Carry on the forum thread below about BigFix relay and agent resilience, starting after its last reply.

Given text Block Start

Relay & Agent Resilience

We’ve recently encountered a situation where we lost connection to almost half of our agents due to a mis-configured analysis being ran.

I started by restarting the BES Root Server services (all of them) in the hope that the agents / relays reporting there would re-connect but that didn’t work so I moved onto the relays that we had lost (around 65) at that point and manually restarted them but that didn’t resolve the overall problem either as the agents still weren’t talking to the relays despite all of them having their services running.

I planned to open an RFE (or idea as they are now called) but I’m kind of lost as to what I should even be asking for so wanted to reach out to the forum and gauge opinions and stories of similar issues and also find out what you done to resolve them.

So, some questions:

  • Do the agents / relays have some reliance features that I’m missing?
  • Does BigFix 10 agentless fix this?
  • Is there any way (that I’ve not considered) to get agents reporting again when they end up in this state using the relay (when we get them back).

Hi John. Do you have a support case with L2 regarding this matter? If not, does an internal post-mortem exist from this incident that you could share? You can DM me here and I’ll provide you with my HCL email address in order to assist further.

Given text Block End
Dataset records Block Start

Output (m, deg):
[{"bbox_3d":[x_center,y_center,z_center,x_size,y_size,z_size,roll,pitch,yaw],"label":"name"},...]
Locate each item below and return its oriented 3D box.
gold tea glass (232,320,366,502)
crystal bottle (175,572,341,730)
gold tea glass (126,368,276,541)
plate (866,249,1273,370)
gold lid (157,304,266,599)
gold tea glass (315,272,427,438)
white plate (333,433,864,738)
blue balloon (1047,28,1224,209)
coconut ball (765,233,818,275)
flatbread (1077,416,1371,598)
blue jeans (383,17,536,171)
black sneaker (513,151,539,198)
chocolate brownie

Dataset records Block End
Dataset records Block Start

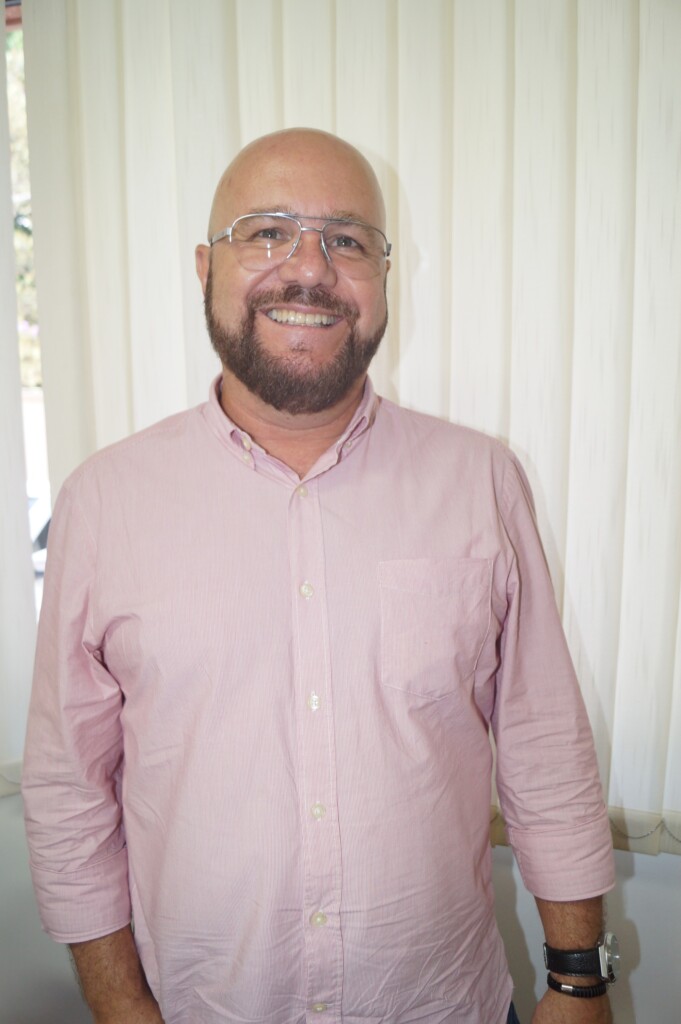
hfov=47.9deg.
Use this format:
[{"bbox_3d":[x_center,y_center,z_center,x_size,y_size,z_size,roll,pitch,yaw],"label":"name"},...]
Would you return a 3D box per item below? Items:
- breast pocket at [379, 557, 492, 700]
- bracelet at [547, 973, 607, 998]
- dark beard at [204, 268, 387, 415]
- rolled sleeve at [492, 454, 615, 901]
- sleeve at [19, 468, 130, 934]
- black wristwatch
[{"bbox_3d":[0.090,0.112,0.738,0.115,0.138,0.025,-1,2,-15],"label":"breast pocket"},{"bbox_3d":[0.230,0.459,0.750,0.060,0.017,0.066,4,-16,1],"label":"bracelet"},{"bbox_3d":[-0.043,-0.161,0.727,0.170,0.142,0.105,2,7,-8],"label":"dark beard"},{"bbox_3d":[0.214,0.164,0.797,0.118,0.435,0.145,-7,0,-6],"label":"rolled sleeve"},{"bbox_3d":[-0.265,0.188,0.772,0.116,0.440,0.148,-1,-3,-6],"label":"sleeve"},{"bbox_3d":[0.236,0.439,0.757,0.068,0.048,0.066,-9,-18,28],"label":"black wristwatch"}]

Dataset records Block End

**Reply**.
Hey Casey,

It’s all under way (done it after I wrote this lol) but wanted to check with the community if anyone had experienced it before.

The more eyes on it the better so will drop you a message too :slight_smile: thanks mate

2 Likes

What is the idea link, we also promote! We have also faced this kind of problem but BigFix dont have any working solution to get the client back if due to any issues client lost communication.

There has to be some auto heal functionality but unluckily no one ever worked on that.

Recently we have to ask our os support team to restart besclient services on impacted machines, 40% was reachable by other monitoring or automation tools which help but for others owners have to login and restart them manually and still working on it. It was kind of horrible situation if BigFix lost control on huge number of machines due to any BigFix infra changes.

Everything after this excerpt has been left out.